Cora, once the surprise powerhouse of her school swim team, curved her body into a bow, arms stretched out in front of her, hands together, head tucked down to reduce the chances of her neck snapping on impact. That didn’t happen often. She didn’t often see divers leap from this height.

I’m flying, she thought giddily, and who cared if the sea below her was pink and the air around her smelled of sugar and strawberry syrup? Who cared? The school had a turtle pond and bathtubs big enough for her to sink down to her nose, only the small islands of her knees and the peak of her belly standing above the surface, but there was no pool, there was no ocean. She hadn’t been swimming since she’d left the Trenches, and every molecule of her body yearned for the moment when she would be surrounded by the sea.

They hit the surface all at the same time, Kade and Christopher with enormous splashes, Rini and Sumi with smaller ones, and Cora slicing through the surface of the waves like a harpoon, cutting down, down, down into the pink, bubbling depths.
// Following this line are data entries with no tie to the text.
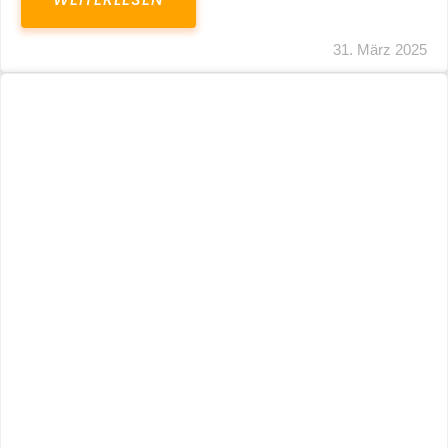
31. März 2025
Fristverlängerung 30.09.2024 – Einreichung
Der Schlussabrechnungen Für Die Corona-
Wirtschaftshilfen
WEITERLESEN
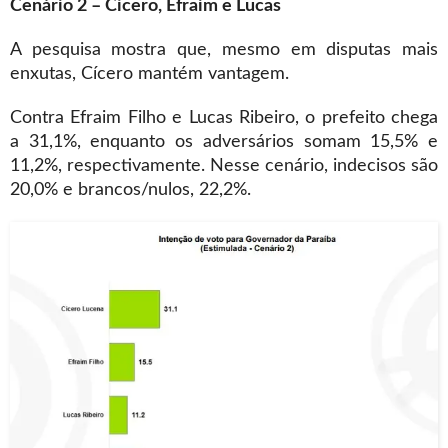
Cenário 2 – Cícero, Efraim e Lucas
A pesquisa mostra que, mesmo em disputas mais
enxutas, Cícero mantém vantagem.
Contra Efraim Filho e Lucas Ribeiro, o prefeito chega
a 31,1%, enquanto os adversários somam 15,5% e
11,2%, respectivamente. Nesse cenário, indecisos são
20,0% e brancos/nulos, 22,2%.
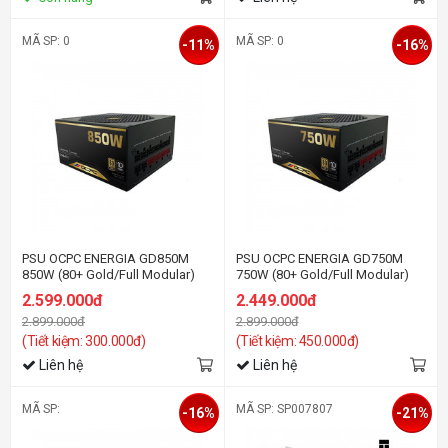
MÃ SP: 0
MÃ SP: 0
-11%
-16%
PSU OCPC ENERGIA GD850M
PSU OCPC ENERGIA GD750M
850W (80+ Gold/Full Modular)
750W (80+ Gold/Full Modular)
2.599.000đ
2.449.000đ
2.899.000đ
2.899.000đ
(Tiết kiệm: 300.000đ)
(Tiết kiệm: 450.000đ)
Liên hệ
Liên hệ
MÃ SP:
MÃ SP: SP007807
-16%
-21%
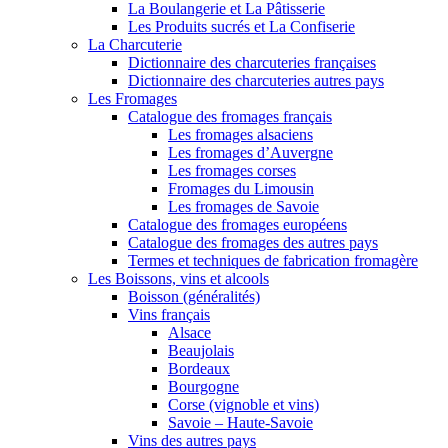
La Boulangerie et La Pâtisserie
Les Produits sucrés et La Confiserie
La Charcuterie
Dictionnaire des charcuteries françaises
Dictionnaire des charcuteries autres pays
Les Fromages
Catalogue des fromages français
Les fromages alsaciens
Les fromages d’Auvergne
Les fromages corses
Fromages du Limousin
Les fromages de Savoie
Catalogue des fromages européens
Catalogue des fromages des autres pays
Termes et techniques de fabrication fromagère
Les Boissons, vins et alcools
Boisson (généralités)
Vins français
Alsace
Beaujolais
Bordeaux
Bourgogne
Corse (vignoble et vins)
Savoie – Haute-Savoie
Vins des autres pays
She was the first to burst back into the air, the force of her mermaid-trained kicks driving her several feet above the pinkish foam as she sputtered and exclaimed, “It’s soda!”
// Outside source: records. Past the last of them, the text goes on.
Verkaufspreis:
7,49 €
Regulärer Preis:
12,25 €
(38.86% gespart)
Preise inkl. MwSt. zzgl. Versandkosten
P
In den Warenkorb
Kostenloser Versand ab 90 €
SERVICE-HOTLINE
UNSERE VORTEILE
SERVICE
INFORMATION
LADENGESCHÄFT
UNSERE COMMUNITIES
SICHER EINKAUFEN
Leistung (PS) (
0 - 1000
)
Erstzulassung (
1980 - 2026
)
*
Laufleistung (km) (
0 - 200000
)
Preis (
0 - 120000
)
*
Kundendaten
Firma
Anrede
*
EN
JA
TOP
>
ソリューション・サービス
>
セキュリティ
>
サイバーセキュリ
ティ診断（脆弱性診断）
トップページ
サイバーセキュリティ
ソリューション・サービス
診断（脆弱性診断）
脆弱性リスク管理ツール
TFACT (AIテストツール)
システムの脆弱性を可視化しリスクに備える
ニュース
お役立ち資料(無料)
Rini laughed as she came bobbing back up. “Strawberry rhubarb soda!” she cheered. One of her ears was gone, following her fingers into nothingness. She didn’t appear to have noticed. “We’re home, we’re home, we’re home in the foam!” She splashed Cora with her remaining hand, sending soda droplets in all directions.

Kade was sputtering when he surfaced. Sumi’s bones simply floated to the top, buoyant beyond all human measure.
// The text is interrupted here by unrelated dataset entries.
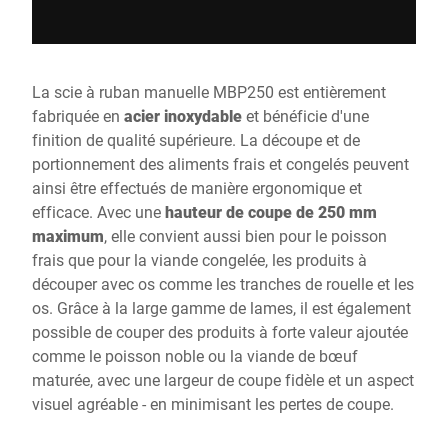
La scie à ruban manuelle MBP250 est entièrement
fabriquée en
acier inoxydable
et bénéficie d'une
finition de qualité supérieure. La découpe et de
portionnement des aliments frais et congelés peuvent
ainsi être effectués de manière ergonomique et
efficace. Avec une
hauteur de coupe de 250 mm
maximum
, elle convient aussi bien pour le poisson
frais que pour la viande congelée, les produits à
découper avec os comme les tranches de rouelle et les
os. Grâce à la large gamme de lames, il est également
possible de couper des produits à forte valeur ajoutée
comme le poisson noble ou la viande de bœuf
maturée, avec une largeur de coupe fidèle et un aspect
visuel agréable - en minimisant les pertes de coupe.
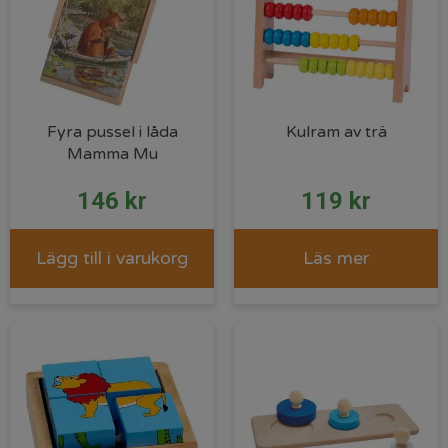
Fyra pussel i låda
Kulram av trä
Mamma Mu
146
kr
119
kr
Lägg till i varukorg
Läs mer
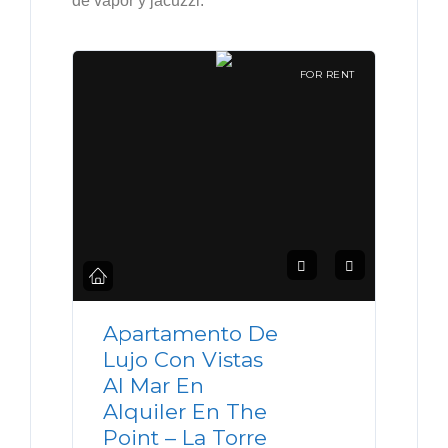
de vapor y jacuzzi.
FOR RENT
Apartamento De
Lujo Con Vistas
Al Mar En
Alquiler En The
Point – La Torre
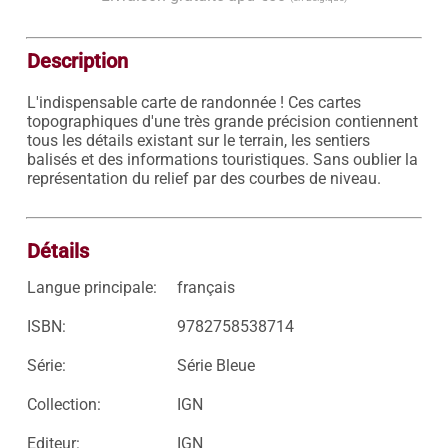
Description
L'indispensable carte de randonnée ! Ces cartes 
topographiques d'une très grande précision contiennent 
tous les détails existant sur le terrain, les sentiers 
balisés et des informations touristiques. Sans oublier la 
représentation du relief par des courbes de niveau.

Détails
Langue principale:
français
ISBN:
9782758538714
Série:
Série Bleue
Collection:
IGN
Editeur:
IGN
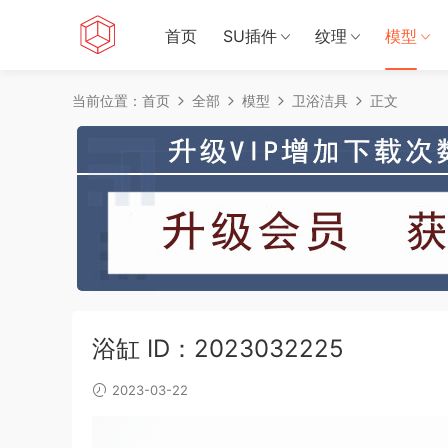
首页
SU插件
纹理
模型
当前位置：
首页
全部
模型
卫浴洁具
正文
浴缸 ID：2023032225
2023-03-22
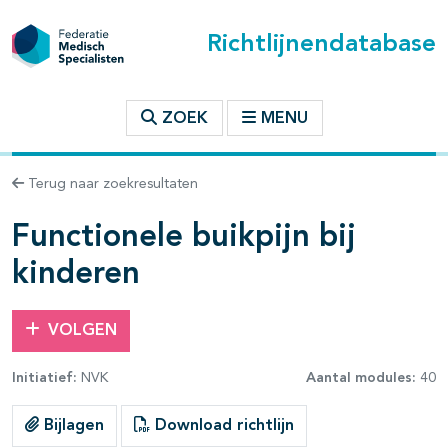
Richtlijnendatabase
t inhoudsopgave
ZOEK
MENU
n binnen deze richtlijn
Terug naar zoekresultaten
les openklappen
Functionele buikpijn bij
kinderen
VOLGEN
Initiatief:
NVK
Aantal modules:
40
pagina's open- en dichtklappen
Bijlagen
Download richtlijn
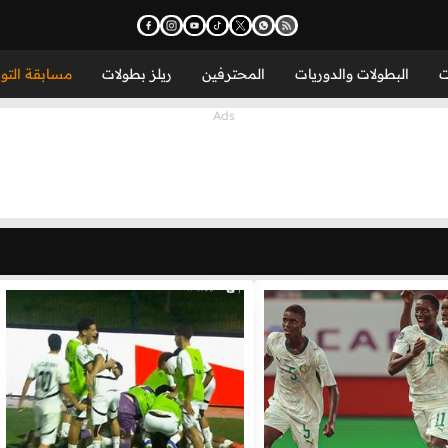
ت
البطولات والدوريات
المحترفين
ريلز بطولات
مسابقة التو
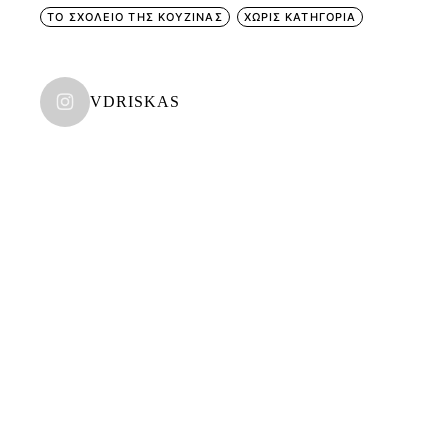
ΤΟ ΣΧΟΛΕΙΟ ΤΗΣ ΚΟΥΖΙΝΑΣ
ΧΩΡΊΣ ΚΑΤΗΓΟΡΊΑ
VDRISKAS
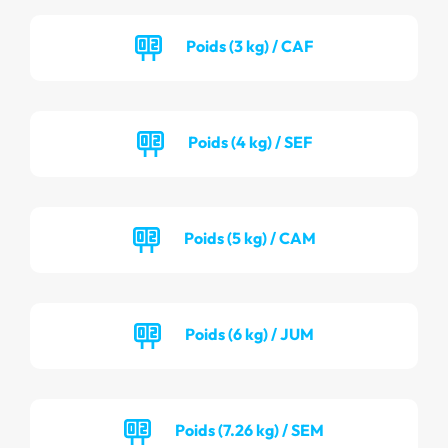
Poids (3 kg) / CAF
Poids (4 kg) / SEF
Poids (5 kg) / CAM
Poids (6 kg) / JUM
Poids (7.26 kg) / SEM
Cora frowned. “Where’s Christopher?” she asked, looking at Kade.

“What do you mean?”

“I saw where everyone was when we were falling.” She had been the only one composed enough to check. The others had been panicking, or plummeting, not trying to get their bearings. She couldn’t blame them. Everyone’s lives prepared them for something different. “He was right next to you.”

Kade’s eyes widened. “I don’t know.”

There wasn’t time to keep talking: not if she wanted this to end well. Cora took a deep breath before she dove, wishing briefly that she had a hair tie, or better yet, that she had her gills.

The sea of strawberry rhubarb soda—and who did that? They were all going to get horrible urinary tract infections after this—was translucent, lighter than normal water. The bubbles stung her eyes, but she could deal with the pain. Chlorine was worse.